Shankland’s pig in a poke

September 6th, 2009

When Graeme Shankland was promoted to managing director of specialist assets in the enlarged Lloyds Banking Group on January 6th,  2009, there were a fair few raised eyebrows among financial observers and Bank of Scotland-watchers.

After all, it was Shankland who had helped to steer HBOS to its doom by assembling the bank’s £1.4 billion ‘integrated finance’ portfolio at the peak of the market. And that was just the supposed “equity” portion.

Shankland did this by overpaying for equity stakes in about 60 firms to which the bank was already, or about to become, a lender, creating a “pig-on-pork” model that brought risk of serious conflict. Shankland and his team of deluded dealmakers were also unwise enough choose cyclical sectors such as leisure, restaurants and hotels at or near the peak of the credit bubble.
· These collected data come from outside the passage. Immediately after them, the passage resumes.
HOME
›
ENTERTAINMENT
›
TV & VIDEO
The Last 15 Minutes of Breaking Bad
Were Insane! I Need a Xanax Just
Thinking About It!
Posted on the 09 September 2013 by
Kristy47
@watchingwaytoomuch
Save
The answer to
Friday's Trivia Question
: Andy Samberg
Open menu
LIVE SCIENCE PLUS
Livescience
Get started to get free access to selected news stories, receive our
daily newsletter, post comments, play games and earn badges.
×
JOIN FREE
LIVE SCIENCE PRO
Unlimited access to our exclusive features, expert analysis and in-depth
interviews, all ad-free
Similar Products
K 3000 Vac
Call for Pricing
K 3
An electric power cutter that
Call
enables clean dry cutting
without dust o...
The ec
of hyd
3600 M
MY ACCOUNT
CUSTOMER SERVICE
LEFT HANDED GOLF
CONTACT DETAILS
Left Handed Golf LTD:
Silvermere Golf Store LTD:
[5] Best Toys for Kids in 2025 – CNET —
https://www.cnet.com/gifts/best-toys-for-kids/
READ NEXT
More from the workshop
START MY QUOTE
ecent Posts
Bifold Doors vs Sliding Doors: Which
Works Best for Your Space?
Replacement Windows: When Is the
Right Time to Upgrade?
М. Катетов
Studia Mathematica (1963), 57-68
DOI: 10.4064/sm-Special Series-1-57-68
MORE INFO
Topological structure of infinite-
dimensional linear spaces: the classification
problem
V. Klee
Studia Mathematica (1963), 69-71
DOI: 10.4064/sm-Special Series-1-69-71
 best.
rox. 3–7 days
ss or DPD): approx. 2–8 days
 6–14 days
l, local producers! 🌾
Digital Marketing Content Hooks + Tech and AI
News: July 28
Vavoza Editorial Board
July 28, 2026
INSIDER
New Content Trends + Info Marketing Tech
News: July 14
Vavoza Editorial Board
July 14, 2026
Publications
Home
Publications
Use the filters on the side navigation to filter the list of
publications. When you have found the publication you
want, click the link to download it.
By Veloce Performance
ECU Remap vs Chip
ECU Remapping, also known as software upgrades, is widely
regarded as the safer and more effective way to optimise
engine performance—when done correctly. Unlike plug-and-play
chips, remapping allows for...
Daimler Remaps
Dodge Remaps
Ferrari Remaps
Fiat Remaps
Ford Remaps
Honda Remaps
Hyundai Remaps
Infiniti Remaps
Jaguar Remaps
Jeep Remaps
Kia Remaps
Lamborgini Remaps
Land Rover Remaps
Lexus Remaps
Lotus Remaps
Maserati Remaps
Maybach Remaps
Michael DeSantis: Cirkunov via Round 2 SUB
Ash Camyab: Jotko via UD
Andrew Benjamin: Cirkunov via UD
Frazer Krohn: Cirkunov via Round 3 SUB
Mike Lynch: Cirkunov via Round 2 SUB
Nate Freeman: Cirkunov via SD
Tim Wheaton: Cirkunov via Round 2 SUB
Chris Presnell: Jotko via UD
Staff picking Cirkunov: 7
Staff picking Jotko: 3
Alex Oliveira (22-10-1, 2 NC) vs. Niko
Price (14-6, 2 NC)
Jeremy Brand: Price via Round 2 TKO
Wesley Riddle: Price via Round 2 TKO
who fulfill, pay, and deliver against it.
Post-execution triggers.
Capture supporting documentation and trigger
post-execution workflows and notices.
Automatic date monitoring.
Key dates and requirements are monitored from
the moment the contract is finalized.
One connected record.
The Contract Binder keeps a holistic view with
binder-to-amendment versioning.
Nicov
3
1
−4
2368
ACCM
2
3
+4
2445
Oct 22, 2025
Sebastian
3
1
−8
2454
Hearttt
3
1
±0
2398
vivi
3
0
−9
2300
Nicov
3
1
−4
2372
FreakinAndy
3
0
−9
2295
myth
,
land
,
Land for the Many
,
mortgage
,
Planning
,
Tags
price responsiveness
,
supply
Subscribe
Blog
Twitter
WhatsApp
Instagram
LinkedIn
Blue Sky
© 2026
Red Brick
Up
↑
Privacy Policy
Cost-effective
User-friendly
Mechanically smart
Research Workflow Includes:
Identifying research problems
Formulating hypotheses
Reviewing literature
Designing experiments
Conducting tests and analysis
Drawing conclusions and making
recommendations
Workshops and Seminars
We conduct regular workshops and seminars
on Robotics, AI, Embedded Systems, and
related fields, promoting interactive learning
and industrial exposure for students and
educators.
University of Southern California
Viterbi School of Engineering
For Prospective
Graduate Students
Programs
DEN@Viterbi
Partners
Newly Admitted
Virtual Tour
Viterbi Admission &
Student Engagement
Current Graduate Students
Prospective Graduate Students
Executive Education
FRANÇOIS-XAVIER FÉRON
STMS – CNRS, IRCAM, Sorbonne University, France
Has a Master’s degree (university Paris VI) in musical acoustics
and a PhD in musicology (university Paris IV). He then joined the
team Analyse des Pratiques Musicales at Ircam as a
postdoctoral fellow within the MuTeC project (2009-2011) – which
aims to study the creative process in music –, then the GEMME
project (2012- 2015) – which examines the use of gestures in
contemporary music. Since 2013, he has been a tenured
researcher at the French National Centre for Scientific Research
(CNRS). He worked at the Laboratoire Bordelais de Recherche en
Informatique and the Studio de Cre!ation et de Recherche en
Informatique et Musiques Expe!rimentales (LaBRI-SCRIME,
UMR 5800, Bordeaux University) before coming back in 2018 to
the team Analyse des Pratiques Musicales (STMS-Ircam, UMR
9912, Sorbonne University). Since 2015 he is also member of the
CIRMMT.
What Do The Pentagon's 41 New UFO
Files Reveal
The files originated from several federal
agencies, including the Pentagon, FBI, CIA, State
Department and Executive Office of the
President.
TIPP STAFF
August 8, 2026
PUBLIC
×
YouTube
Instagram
One might have thought that Lloyds would have chosen to bring in a fresh pair of eyes to oversee the dismantling of this poisonous legacy. But no. They appointed Shankland to do it!!

One senior private equity source, who knows Shankland, told me this is the equivalent of:

“the Allies asking Joseph Goebbells to oversee the reconstruction of Germany after the second world war!! It was simply staggering!”

According to an article by Kate Walsh in today’s Sunday Times, Shankland is chancing his luck yet again by seeking to buy back some of the businesses for which he and his team overpaid with other people’s money during their calamitous days at HBOS. According to the report he has tabled a £600m offer for a portfilio that was worth £1.4bn at its peak.

The newspaper said Shankland floated this “audacious plan” to divisional heads within Lloyds Banking Group a couple of weeks ago, but that he has apparently yet to secure any finance. The paper added: “The revelation is expected to outrage the bank’s shareholders, who had to absorb the division’s huge losses last year.”

You can say that again.

I think Lloyds Banking Group’s investors are going to have to be extremely vigilant in coming months if they are to prevent current and former BoS Corporate executives from walking off with considerable amounts of booty after last year’s train wreck.

When Lloyds acquired the failed HBOS last year, the Edinburgh bank’s integrated finance unit had equity stakes in more than 60 businesses, including cinema chain Vue Entertainment, yacht-builders Sunseeker, coffee chain Caffe Nero, sports clubs David Lloyds Leisure and Conran Restaurants.